3.  The 8 - 14 Day (Second Week) Temperature Forecast:

Temperature forecast 814

4.  The 8- 14 Day Precipitation Forecast:


Precipitation Forecast 814

So the forecast is for wet in the area normally impacted by the North American Monsoon. The colder than climatology could be a result of the precipitation but it raises significant questions about the vigor of this wet period.

And what about the sea surface temperatures in Gulf of California?

Click on map for animated version at NOAA.

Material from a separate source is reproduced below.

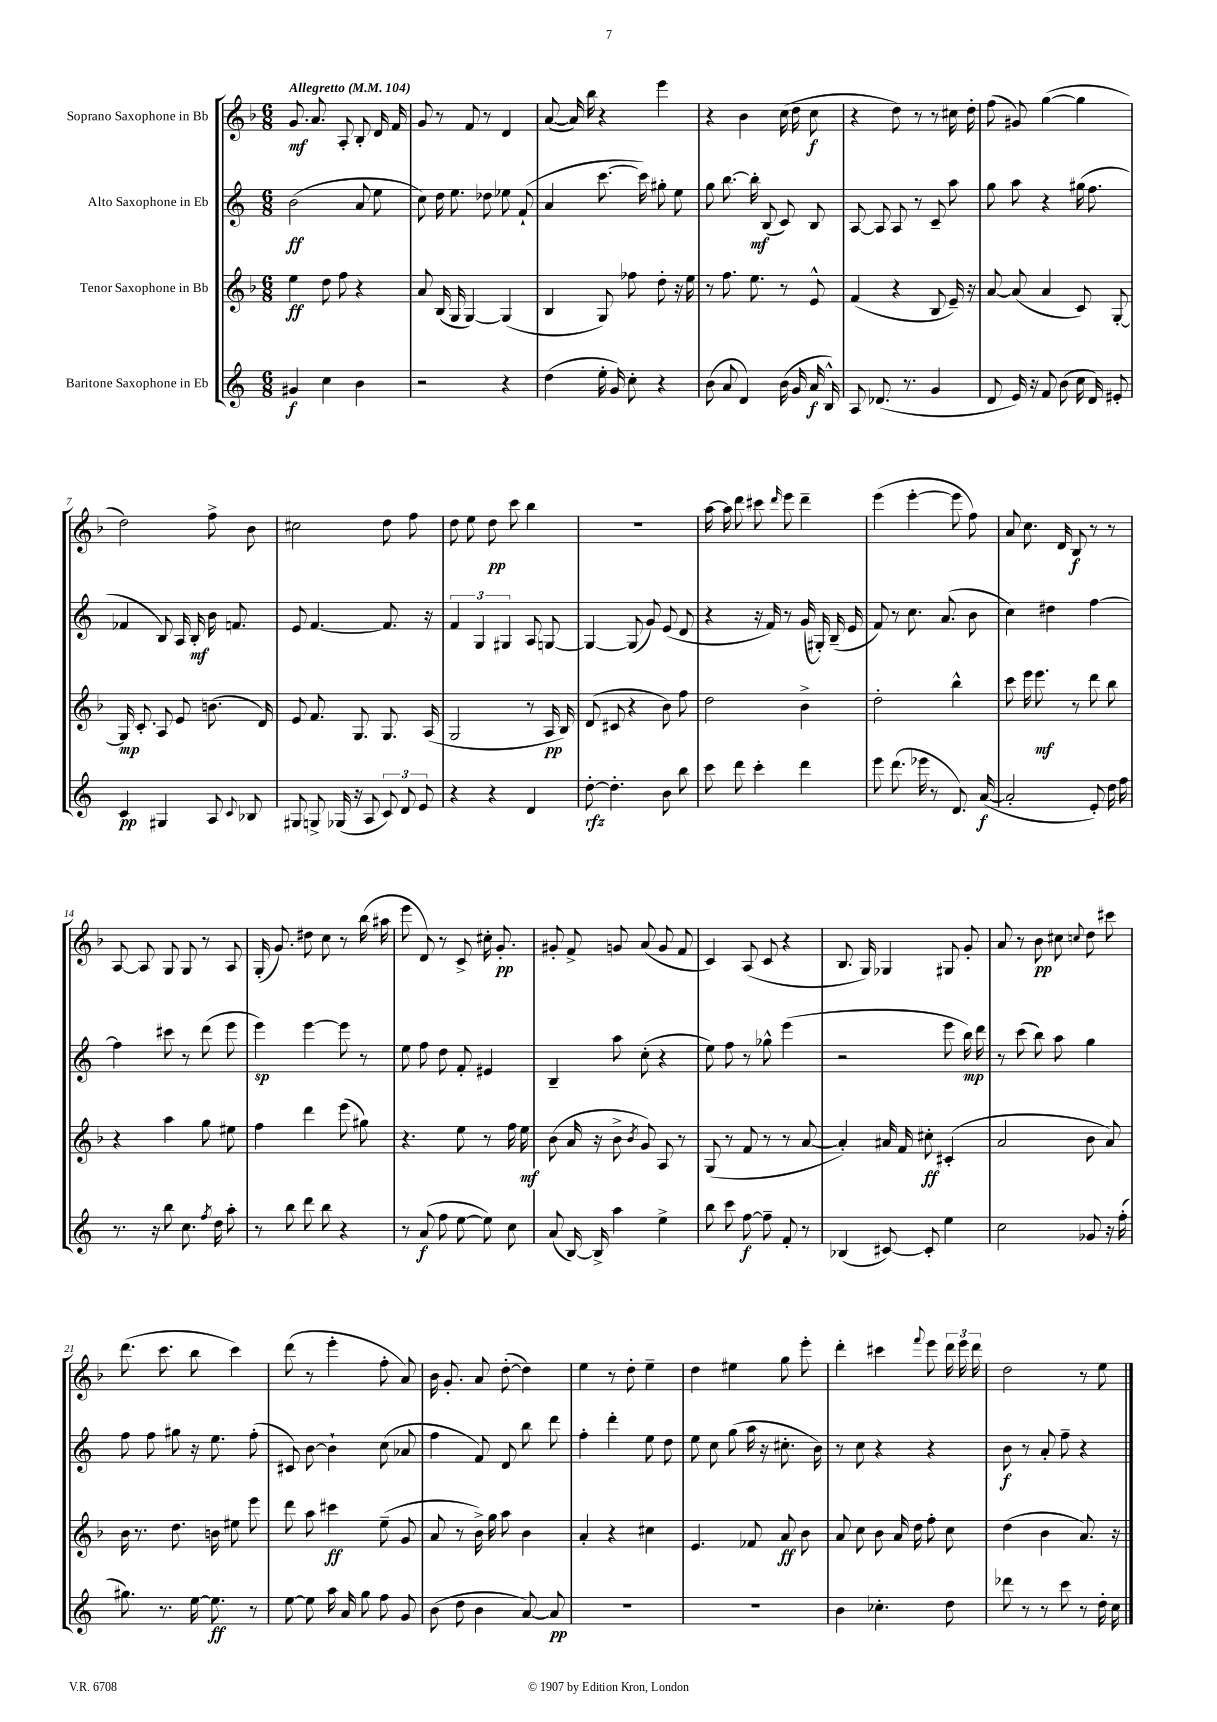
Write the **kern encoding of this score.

So that looks in place thus some of the criteria for the Monsoon starting are in place but others are not. From the report described later in this report I extracted the following

"The two strong El Niño events since 1980 resulted in a stronger upper level subtropical high, displaced farther south than average, along with a stronger/deeper than average upper level low over the Pacific Northwest and a strengthened monsoonal/southerly flow over AZ and western NM. Average heights during weak moderate to moderate onset years ended up with a weaker than average subtropical/four corners high and Pacific Northwest upper low which would result in a weaker monsoon circulation but greater instability over NM as temperatures aloft would be slightly cooler than average. These plots may help explain why many portions of NM can end up with above average Jul 1 thru Sept 15 precipitation during both scenarios and portion of AZ can end up with below average precipitation given the weak moderate to moderate ElNiño events.

A strong Pacific Northwest upper low has been conspicuously absent from the short-term forecasts for the last few weeks and the Gulf of Mexico remains cooler than usual suggesting a diminished flow of moisture from that source to support the Monsoon. So it looks like the Four Corners High may be in place to induce some moisture to move from the Gulf of California into Arizona but it is not clear if this is the real start of the NAM or just a preliminary pulse of moisture.

Now lets take a look at the updated NOAA Outlook for July to see what clues it provides.

Below is the previous July Temperature Outlook

Early July Temperature Outlook

And here is the newly issued July Temperature Outlook

Updated July Temperature Outlook


And below is the early July Precipitation Outlook.

Early July Precipitation Outlook


And here is the newly issued July Precipitation Outlook.

Updated July Precipitation Outlook

So there has been almost no change in the July outlook especially with respect to precipitation so I am concluding that yes we may have Monsoonal burst in the next couple of weeks but that is what it is a burst and not an indication of a strong or early Monsoon. Nevertheless the Mountain West overall is forecast to have a wet summer but not so much in Southern Arizona even though the next couple of weeks look favorable.